To view the full text of the decision, please click here

Philpott and another v Lycee Francais Charles De Gaulle School [2015] EWHC 1065 (Ch)

In this case the High Court considered whether the arbitration clause contained in a JCT contract bound liquidators who were seeking to sue the debtor for an insolvency set-off balance. The case involved an insolvent contractor, WGL, which had carried out works for the defendant school (the Lycee) under a JCT Intermediate form 2005 Revision 1: 2007 (the contract). The disputed final account either meant £615,000 was due to WGL, or £270,000 was due to the Lycee. The parties came before the court for determination of how the dispute should be resolved, as the only remaining debt following the liquidation was the net balance under the contract. The Lycee contended that the liquidators could not bring court proceedings under the Insolvency Rules due to the arbitration clause in the contract. The judge decided that, because there were claims on both sides, these could only be resolved by initiating formal proceedings, and that any legal proceedings would automatically be stayed by operation of section 9 of the Arbitration Act 1996, which provides for a mandatory stay of court proceedings if the parties have an agreement to arbitrate. The judge further found that it was open to the parties to adjudicate the dispute, although this would result in a temporary resolution only and therefore would not make much practical or commercial sense.
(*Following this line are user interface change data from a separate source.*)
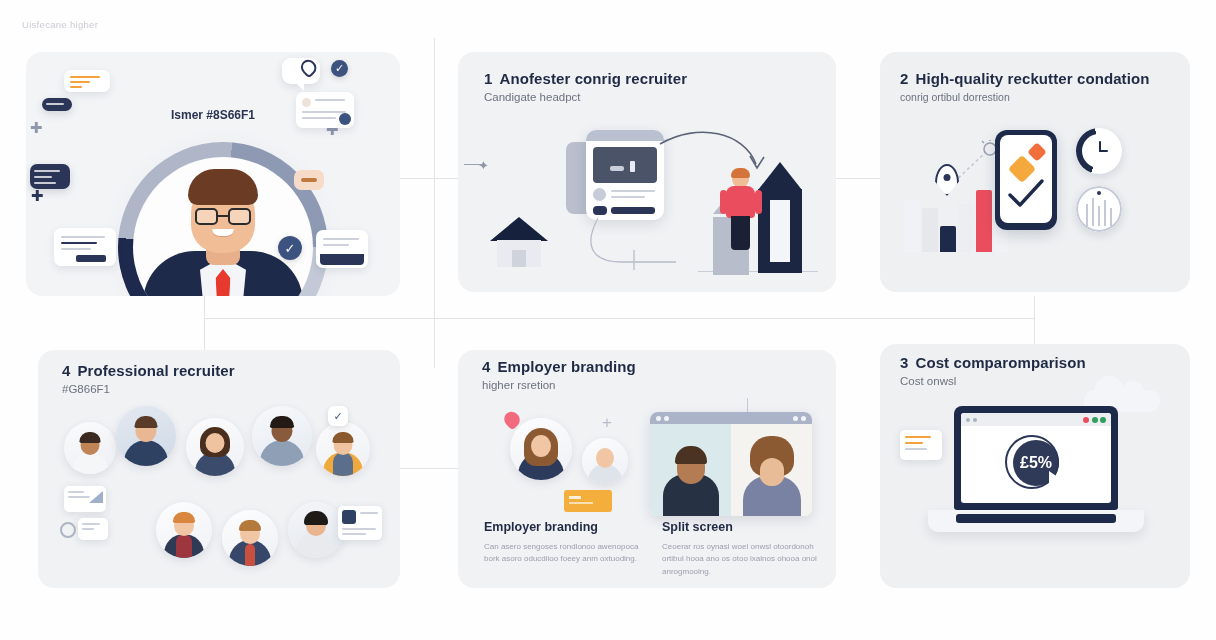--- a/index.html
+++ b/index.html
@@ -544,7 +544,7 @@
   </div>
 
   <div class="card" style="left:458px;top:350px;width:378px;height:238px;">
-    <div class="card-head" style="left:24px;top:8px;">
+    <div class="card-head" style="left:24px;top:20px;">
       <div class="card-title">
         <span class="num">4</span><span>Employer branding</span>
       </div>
To view the full text of the decision, please click here

ParkingEye Ltd v Beavis [2015] EWCA Civ 402

In this case the Court of Appeal considered the law of penalties in connection with a parking fine. A motorist received an £85 fine for overstaying the free parking period in a car park. There was no dispute that he had overstayed, but the imposition of the charge (which was advertised on a number of signs in the car park) was rejected on the basis that it was unenforceable as a penalty. The case was assigned to the regional civil judge because it involved a point of principle that would affect other claims. The judge found that the motorist, in parking in the car park had done so on the terms of the parking signs, and thus entered into a contract which included an agreement to pay the notified charge for overstaying. The judge noted the charge had the quality of a penalty but held that it was commercially justifiable because it was neither "improper in purpose" nor "manifestly excessive" in its amount. The motorist appealed to the Court of Appeal. The Court of Appeal considered (1) whether the charge was unenforceable as a penalty and (2) was it unfair under the Unfair Terms in Consumer Contracts Regulations 1999 (UTCCR). The Court of Appeal went through the recent developments in the law of penalties, culminating in the El Makdessi case. Although the authorities all considered commercial transactions Moore-Bick LJ considered that the underlying principle, as to whether the payment was extravagant and unconscionable, could still be applied as a basis on which to decide whether or not to enforce the contract. The first instance judge had held that the proper "modern approach" required consideration of the clause from a number of different perspectives including proportionality to the actual loss, deterrence and commercial justification, and Moore-Bick LJ concurred. He found that unless the charge was 'grossly unreasonable' it was hard to see a basis for treating it as unenforceable, and due consideration also had to be given to the fact that a mechanism was required to ensure the short stay free parking provision was not abused. Having found it was enforceable at common law, the UCCTR were applied. The court found that the arrangement was not unfair nor did it cause a significant imbalance. The judgment thus confirms that penalties which are deterrent in their nature may still be enforced if they are not "extravagant or unconscionable".